TASK STATEMENT: Every line below that contains "still" is to be copied.

RECORDS SUPPLIED:
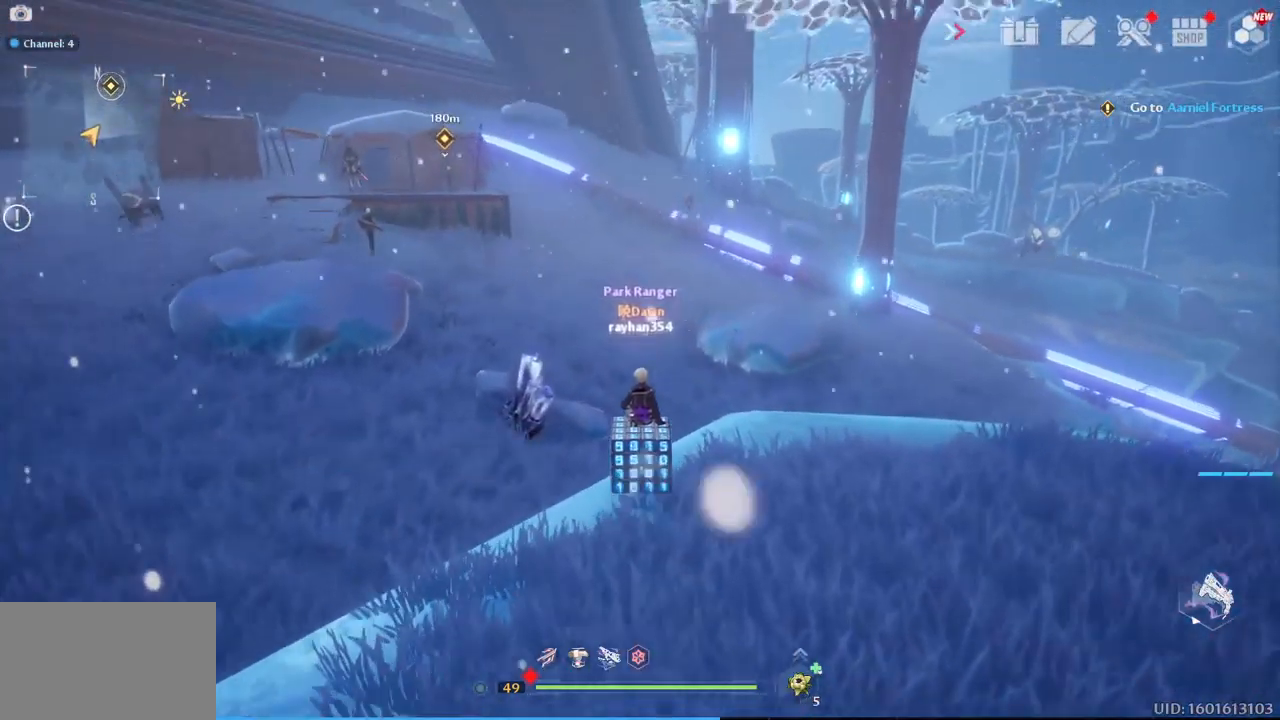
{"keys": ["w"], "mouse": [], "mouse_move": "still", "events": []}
==
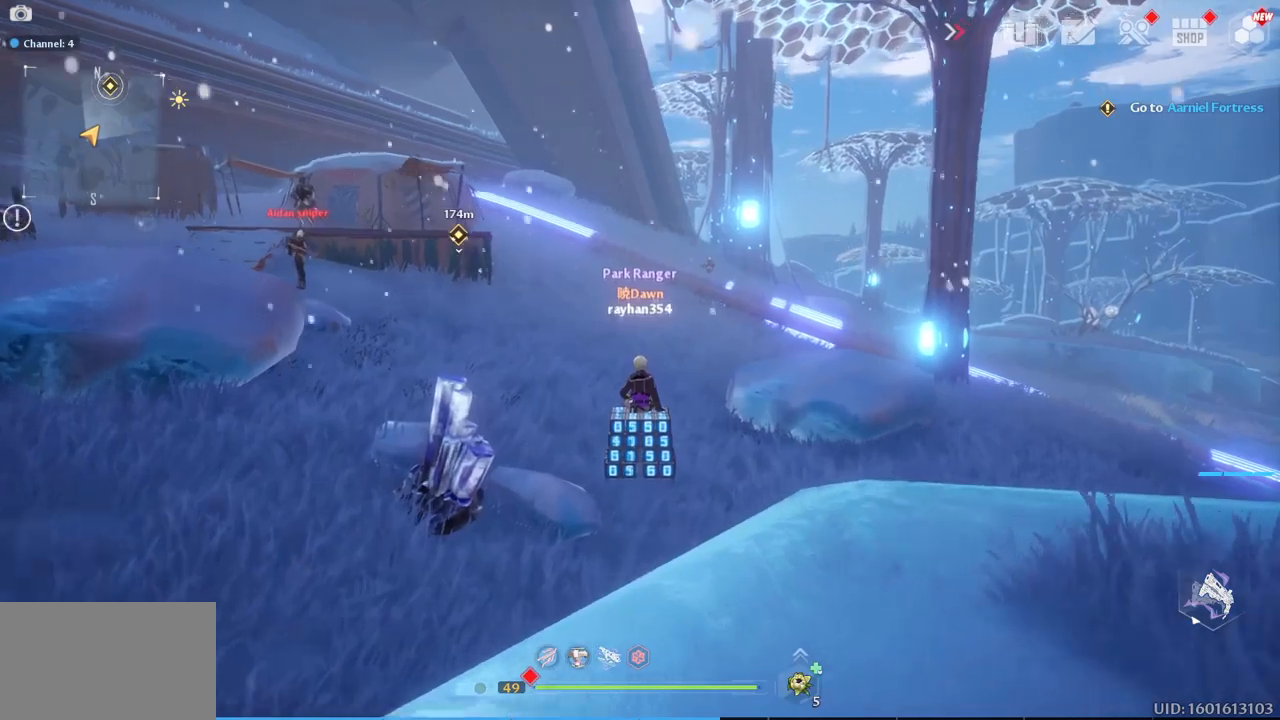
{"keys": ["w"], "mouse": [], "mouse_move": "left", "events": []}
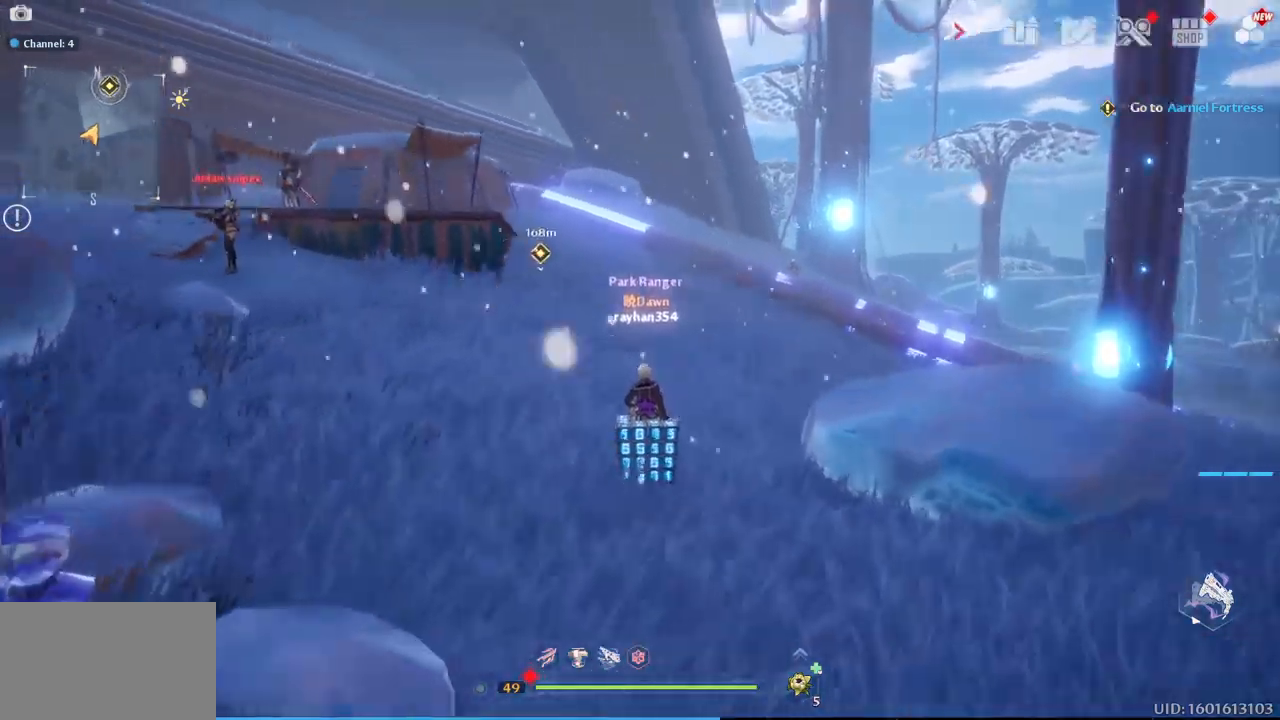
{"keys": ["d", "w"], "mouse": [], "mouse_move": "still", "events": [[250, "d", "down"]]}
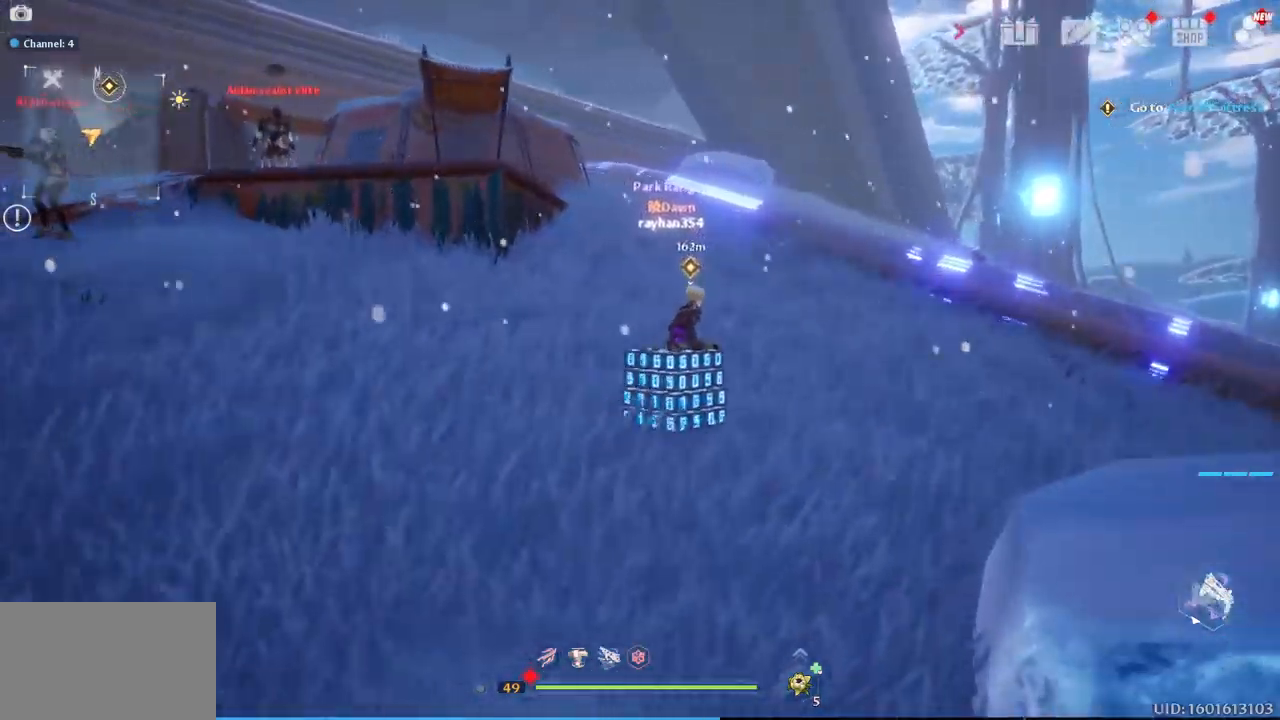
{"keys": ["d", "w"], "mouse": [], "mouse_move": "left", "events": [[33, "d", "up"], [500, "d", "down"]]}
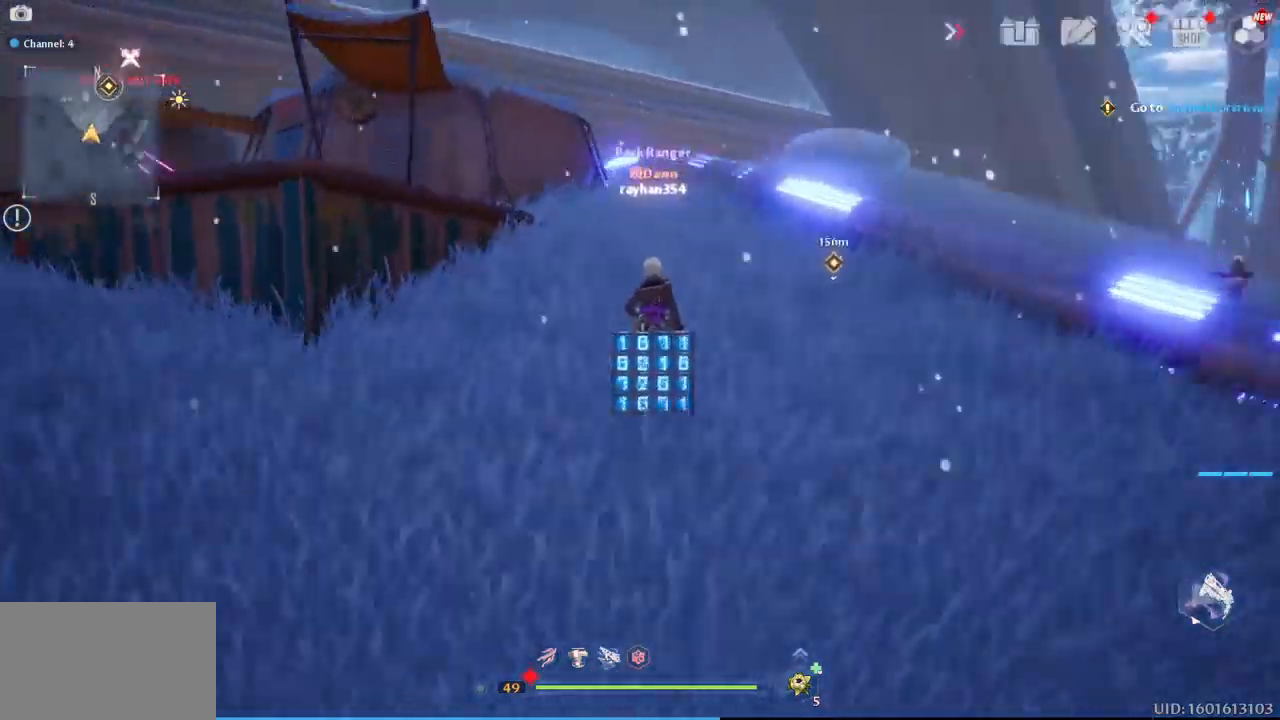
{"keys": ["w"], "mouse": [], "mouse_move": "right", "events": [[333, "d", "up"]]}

COMPLETED EXERCISE:
{"keys": ["w"], "mouse": [], "mouse_move": "still", "events": []}
{"keys": ["d", "w"], "mouse": [], "mouse_move": "still", "events": [[250, "d", "down"]]}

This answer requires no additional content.